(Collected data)

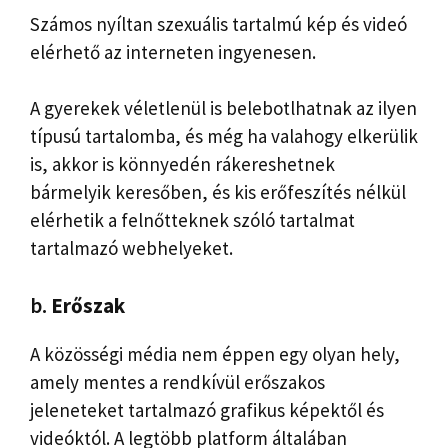
Számos nyíltan szexuális tartalmú kép és videó
elérhető az interneten ingyenesen.
A gyerekek véletlenül is belebotlhatnak az ilyen
típusú tartalomba, és még ha valahogy elkerülik
is, akkor is könnyedén rákereshetnek
bármelyik keresőben, és kis erőfeszítés nélkül
elérhetik a felnőtteknek szóló tartalmat
tartalmazó webhelyeket.
b.
Erőszak
A közösségi média nem éppen egy olyan hely,
amely mentes a rendkívül erőszakos
jeleneteket tartalmazó grafikus képektől és
videóktól. A legtöbb platform általában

_WHAT THE EXERCISE ASKS_
Could the data above be reproduced exactly, with the pictures left out?

_EXERCISE SOLUTION_
Számos nyíltan szexuális tartalmú kép és videó
elérhető az interneten ingyenesen.
A gyerekek véletlenül is belebotlhatnak az ilyen
típusú tartalomba, és még ha valahogy elkerülik
is, akkor is könnyedén rákereshetnek
bármelyik keresőben, és kis erőfeszítés nélkül
elérhetik a felnőtteknek szóló tartalmat
tartalmazó webhelyeket.
b.
Erőszak
A közösségi média nem éppen egy olyan hely,
amely mentes a rendkívül erőszakos
jeleneteket tartalmazó grafikus képektől és
videóktól. A legtöbb platform általában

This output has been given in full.